Photo of Ian MacdonaldIan Macdonald (Queensland, Liberal Party, Shadow Parliamentary Secretary for Northern Australia) Share this | Hansard source

The Financial Assistance Legislation Amendment Bill 2009, dealing with financial assistance grants to local government, will be supported by the coalition, although we wonder why the legislation is being brought forward. We can only suspect that it has a lot to do with the semantics of the budget and, perhaps, Mr Rudd not wanting to confess to a deficit in excess of $58 billion.

What this bill is all about is bringing forward from the next financial year into this financial year an amount of $480 million going to local government. The government gives the explanation that it will allow local government to get on with job-creating works, but that does not seem to ring true. Our consultation with the Australian Local Government Association suggests that this was not sought by local governments throughout Australia; it is simply something the government is doing. As I say, we cannot quite understand why it is. It means that the quarterly payment that was due at the beginning of next financial year, $480 million, will be paid in this financial year. It means councils will have that additional money this financial year. They will not be able to spend it in the next couple of months, quite clearly, and it means they will have to hold it in reserve to spend next year.

So what is this all about? Perhaps whichever minister is dealing with this legislation in the Senate can give us a convincing reason why this is happening. We can only think that the Treasurer did not want to talk about a deficit of more than $58 billion. It is fudging the figures somewhere along the line. Local governments are certainly not getting any more money; they are getting the same amount of money, but it is just that the first quarterly payment is coming forward in this financial year. There is no sensible or believable explanation given by the government in the second reading speech or the explanatory memorandum. We are just curious as to why it has happened.

But it is good to see the Labor government continuing the financial assistance grants that the previous coalition government made to local government throughout Australia in recognition of the quite significant work that local government does in all aspects of the life of Australians. Certainly councils look after the old triple R—roads, rates and rubbish—but these days they look after a lot more than that. I know that in my state of Queensland, particularly in many of the smaller regional councils, they take on a real community leadership role and deal with a lot of infrastructure projects and many other works that benefit their communities.
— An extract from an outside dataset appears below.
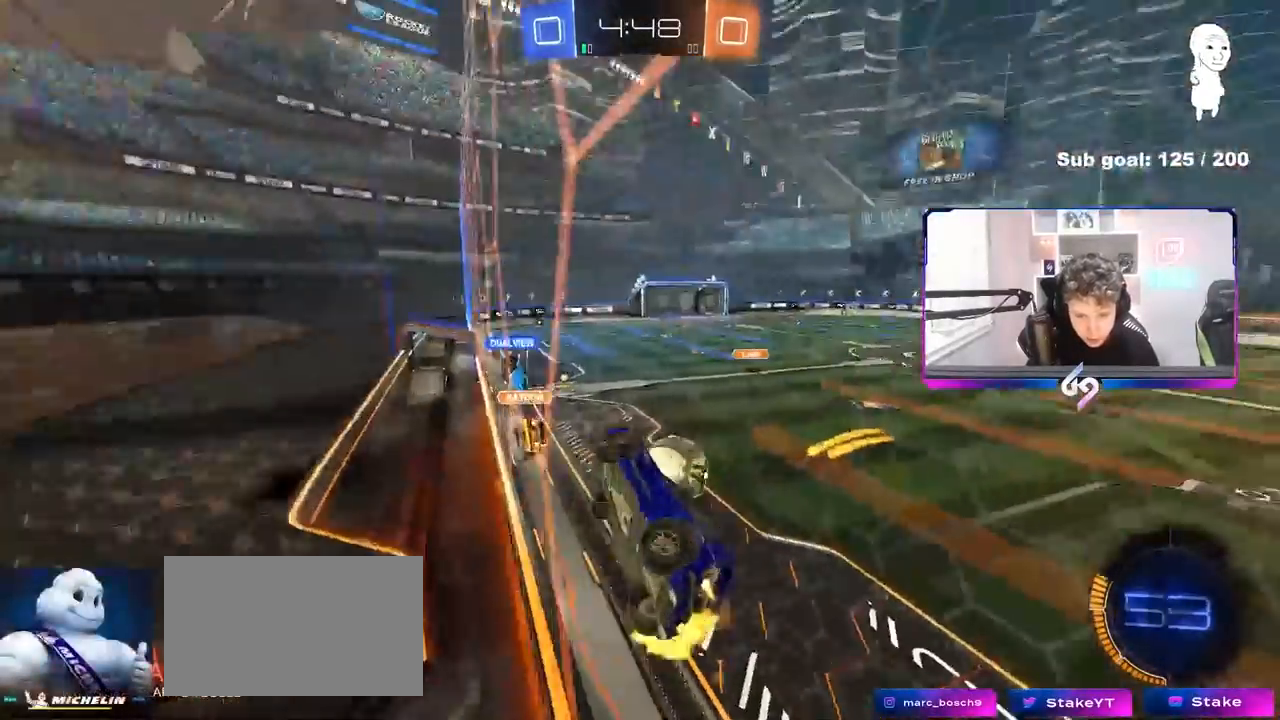
{"keys": [], "mouse": [], "events": [[383, "a", "down"], [383, "d", "up"], [483, "a", "up"], [483, "w", "up"]]}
Councils also get money under Roads to Recovery, another initiative of the Howard government which I am pleased to see the current government continuing—for the time being, at least. That is an initiative where roads money goes directly to councils, cutting out the middleman at state government level, so councils can do good works on local roads. Unfortunately, in Queensland we are finding that quite a number of local councils are using their R2R money on state roads, roads that should be maintained and improved by the Queensland state government but that the Queensland government are not at all interested in because they are outside the south-east corner of our state. We find the local authorities using the money given to them by the Commonwealth government for local roads on these state roads simply because nobody else is maintaining them.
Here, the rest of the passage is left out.